Aim of the exercise :: Leaving out the images, return the data below exactly as it is written.
==============================
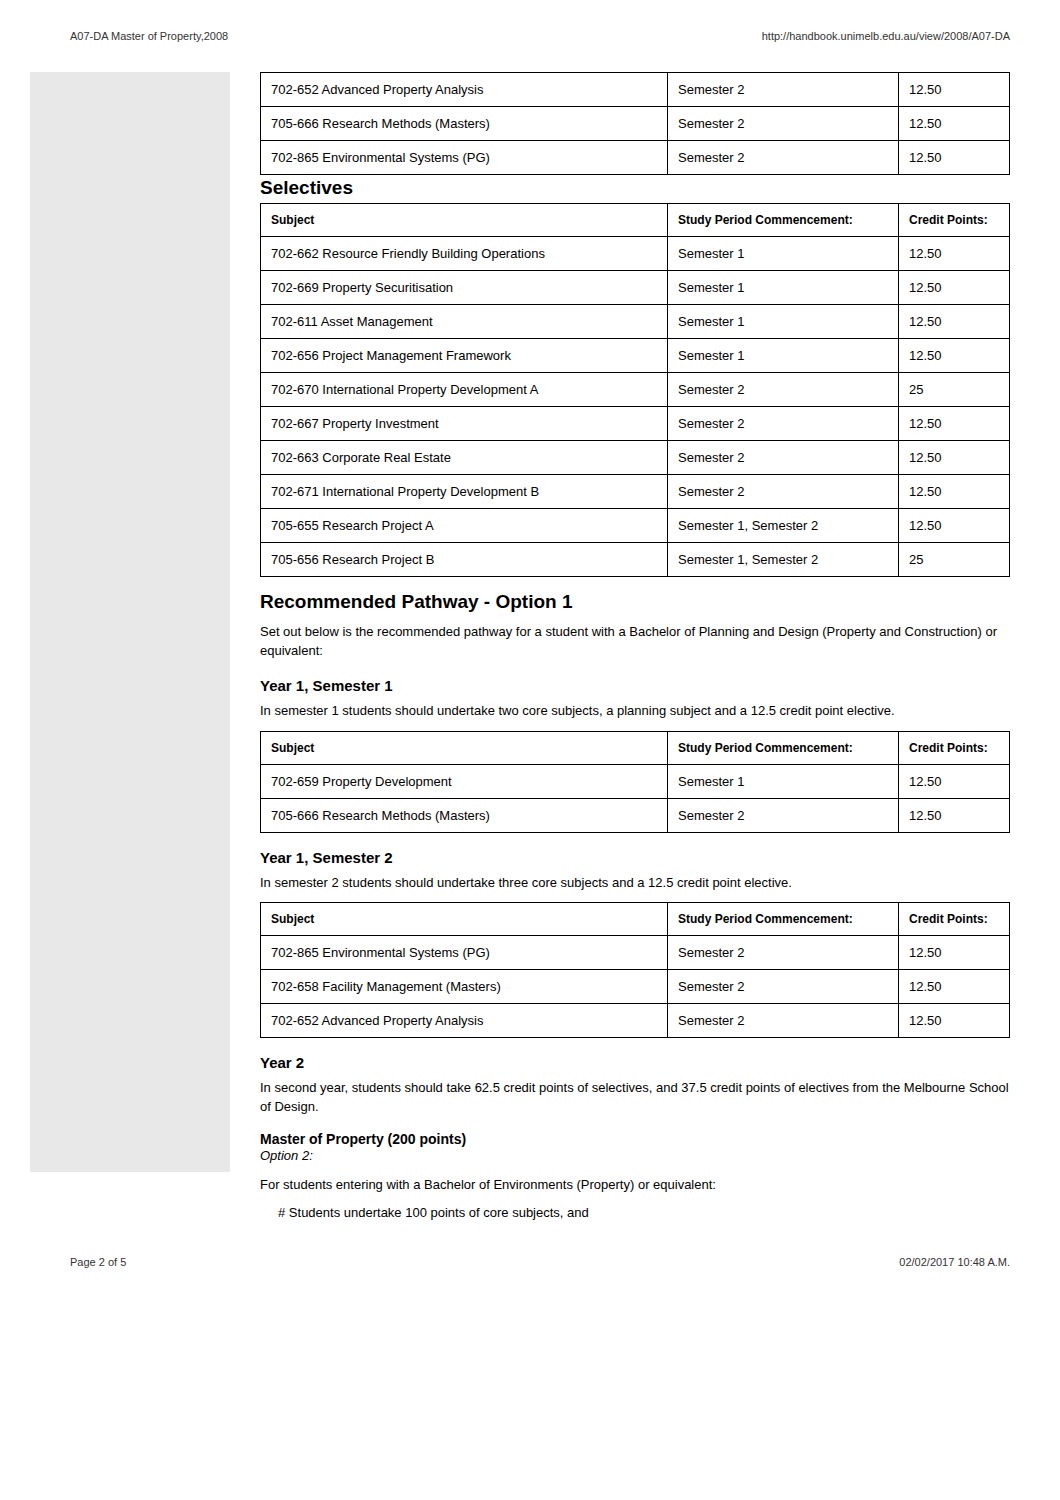A07-DA Master of Property,2008
http://handbook.unimelb.edu.au/view/2008/A07-DA
| 702-652 Advanced Property Analysis | Semester 2 | 12.50 |
| 705-666 Research Methods (Masters) | Semester 2 | 12.50 |
| 702-865 Environmental Systems (PG) | Semester 2 | 12.50 |
Selectives
| Subject | Study Period Commencement: | Credit Points: |
| --- | --- | --- |
| 702-662 Resource Friendly Building Operations | Semester 1 | 12.50 |
| 702-669 Property Securitisation | Semester 1 | 12.50 |
| 702-611 Asset Management | Semester 1 | 12.50 |
| 702-656 Project Management Framework | Semester 1 | 12.50 |
| 702-670 International Property Development A | Semester 2 | 25 |
| 702-667 Property Investment | Semester 2 | 12.50 |
| 702-663 Corporate Real Estate | Semester 2 | 12.50 |
| 702-671 International Property Development B | Semester 2 | 12.50 |
| 705-655 Research Project A | Semester 1, Semester 2 | 12.50 |
| 705-656 Research Project B | Semester 1, Semester 2 | 25 |
Recommended Pathway - Option 1
Set out below is the recommended pathway for a student with a Bachelor of Planning and Design (Property and Construction) or equivalent:
Year 1, Semester 1
In semester 1 students should undertake two core subjects, a planning subject and a 12.5 credit point elective.
| Subject | Study Period Commencement: | Credit Points: |
| --- | --- | --- |
| 702-659 Property Development | Semester 1 | 12.50 |
| 705-666 Research Methods (Masters) | Semester 2 | 12.50 |
Year 1, Semester 2
In semester 2 students should undertake three core subjects and a 12.5 credit point elective.
| Subject | Study Period Commencement: | Credit Points: |
| --- | --- | --- |
| 702-865 Environmental Systems (PG) | Semester 2 | 12.50 |
| 702-658 Facility Management (Masters) | Semester 2 | 12.50 |
| 702-652 Advanced Property Analysis | Semester 2 | 12.50 |
Year 2
In second year, students should take 62.5 credit points of selectives, and 37.5 credit points of electives from the Melbourne School of Design.
Master of Property (200 points)
Option 2:
For students entering with a Bachelor of Environments (Property) or equivalent:
Students undertake 100 points of core subjects, and
Page 2 of 5
02/02/2017 10:48 A.M.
==============================
Exercise result ::
A07-DA Master of Property,2008
http://handbook.unimelb.edu.au/view/2008/A07-DA
| 702-652 Advanced Property Analysis | Semester 2 | 12.50 |
| 705-666 Research Methods (Masters) | Semester 2 | 12.50 |
| 702-865 Environmental Systems (PG) | Semester 2 | 12.50 |
Selectives
| Subject | Study Period Commencement: | Credit Points: |
| --- | --- | --- |
| 702-662 Resource Friendly Building Operations | Semester 1 | 12.50 |
| 702-669 Property Securitisation | Semester 1 | 12.50 |
| 702-611 Asset Management | Semester 1 | 12.50 |
| 702-656 Project Management Framework | Semester 1 | 12.50 |
| 702-670 International Property Development A | Semester 2 | 25 |
| 702-667 Property Investment | Semester 2 | 12.50 |
| 702-663 Corporate Real Estate | Semester 2 | 12.50 |
| 702-671 International Property Development B | Semester 2 | 12.50 |
| 705-655 Research Project A | Semester 1, Semester 2 | 12.50 |
| 705-656 Research Project B | Semester 1, Semester 2 | 25 |
Recommended Pathway - Option 1
Set out below is the recommended pathway for a student with a Bachelor of Planning and Design (Property and Construction) or equivalent:
Year 1, Semester 1
In semester 1 students should undertake two core subjects, a planning subject and a 12.5 credit point elective.
| Subject | Study Period Commencement: | Credit Points: |
| --- | --- | --- |
| 702-659 Property Development | Semester 1 | 12.50 |
| 705-666 Research Methods (Masters) | Semester 2 | 12.50 |
Year 1, Semester 2
In semester 2 students should undertake three core subjects and a 12.5 credit point elective.
| Subject | Study Period Commencement: | Credit Points: |
| --- | --- | --- |
| 702-865 Environmental Systems (PG) | Semester 2 | 12.50 |
| 702-658 Facility Management (Masters) | Semester 2 | 12.50 |
| 702-652 Advanced Property Analysis | Semester 2 | 12.50 |
Year 2
In second year, students should take 62.5 credit points of selectives, and 37.5 credit points of electives from the Melbourne School of Design.
Master of Property (200 points)
Option 2:
For students entering with a Bachelor of Environments (Property) or equivalent:
Students undertake 100 points of core subjects, and
Page 2 of 5
02/02/2017 10:48 A.M.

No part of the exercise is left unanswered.